Sementara itu, Corporate Secretary BRI, Dhanny, menilai dukungan terhadap konser ini menjadi bagian dari komitmen perusahaan dalam mendukung seni dan budaya.
"BRI meyakini bahwa seni dan budaya merupakan bagian penting dalam membangun karakter bangsa sekaligus mendorong tumbuhnya ekonomi kreatif yang berkelanjutan. Melalui dukungan terhadap Twilite Orchestra 35th Anniversary Concert, BRI ingin menghadirkan nilai tambah bagi masyarakat, khususnya nasabah, dengan memberikan akses yang lebih mudah dan eksklusif terhadap pengalaman menikmati pertunjukan musik berkualitas melalui BRImo. Kolaborasi ini juga merupakan wujud komitmen BRI dalam menghadirkan berbagai manfaat yang melampaui layanan perbankan melalui ekosistem digital yang semakin lengkap," katanya.
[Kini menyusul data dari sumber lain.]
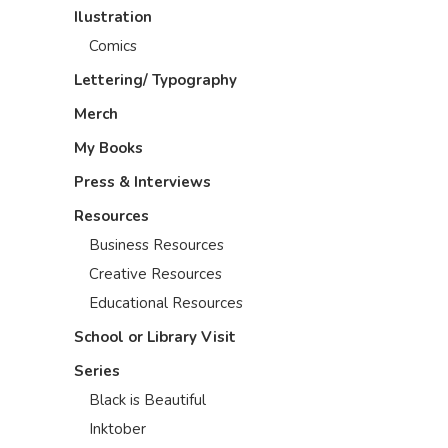
Ilustration
Comics
Lettering/ Typography
Merch
My Books
Press & Interviews
Resources
Business Resources
Creative Resources
Educational Resources
School or Library Visit
Series
Black is Beautiful
Inktober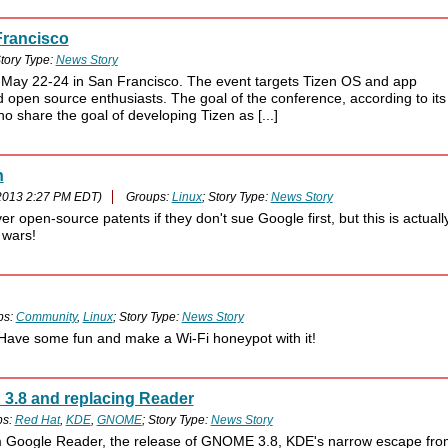
Francisco
tory Type:
News Story
 May 22-24 in San Francisco. The event targets Tizen OS and app
 open source enthusiasts. The goal of the conference, according to its
o share the goal of developing Tizen as [...]
n
2013 2:27 PM EDT)
Groups:
Linux
; Story Type:
News Story
 open-source patents if they don't sue Google first, but this is actuall
 wars!
ps:
Community
,
Linux
; Story Type:
News Story
 Have some fun and make a Wi-Fi honeypot with it!
3.8 and replacing Reader
ps:
Red Hat
,
KDE
,
GNOME
; Story Type:
News Story
om Google Reader, the release of GNOME 3.8, KDE's narrow escape fro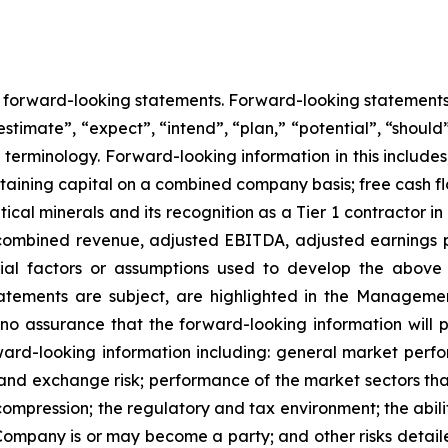
ns forward-looking statements. Forward-looking statement
estimate”, “expect”, “intend”, “plan,” “potential”, “should”
erminology. Forward-looking information in this includes, 
taining capital on a combined company basis; free cash
ical minerals and its recognition as a Tier 1 contractor in
or combined revenue, adjusted EBITDA, adjusted earnings p
ial factors or assumptions used to develop the above
tatements are subject, are highlighted in the Managemen
 assurance that the forward-looking information will pr
ard-looking information including: general market perf
cy and exchange risk; performance of the market sectors th
ompression; the regulatory and tax environment; the abili
 Company is or may become a party; and other risks detaile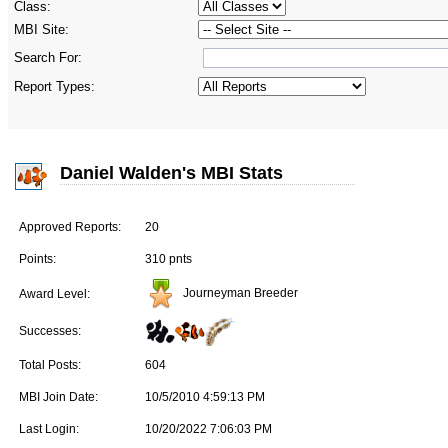
Class:
MBI Site:
Search For:
Report Types:
Daniel Walden's MBI Stats
Approved Reports:
20
Points:
310 pnts
Journeyman Breeder
Award Level:
Successes:
Total Posts:
604
MBI Join Date:
10/5/2010 4:59:13 PM
Last Login:
10/20/2022 7:06:03 PM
Direktur PT Summarecon Agung Tbk., Soegianto Nagaria, juga menyampaikan apresiasinya terhadap konsistensi Twilite Orchestra selama tiga dekade lebih.
"Twilite Orchestra telah membuktikan bahwa dedikasi, kolaborasi, dan konsistensi merupakan fondasi utama dalam membangun karya yang bertahan lintas generasi. Perayaan 35 tahun ini bukan hanya menjadi milestone penting bagi Twilite Orchestra, tetapi juga menjadi perayaan bagi perkembangan musik orkestra di Indonesia," ujarnya.
Antusiasme masyarakat terhadap konser ini terbilang sangat tinggi. Tiket umum yang mulai dijual pada 16 Juli 2026 langsung habis dalam waktu kurang dari satu jam.
Meski demikian, masyarakat masih memiliki kesempatan memperoleh tiket melalui alokasi khusus bagi nasabah BRI yang mulai tersedia melalui aplikasi BRImo pada 28 Juli 2026 pukul 13.00 WIB.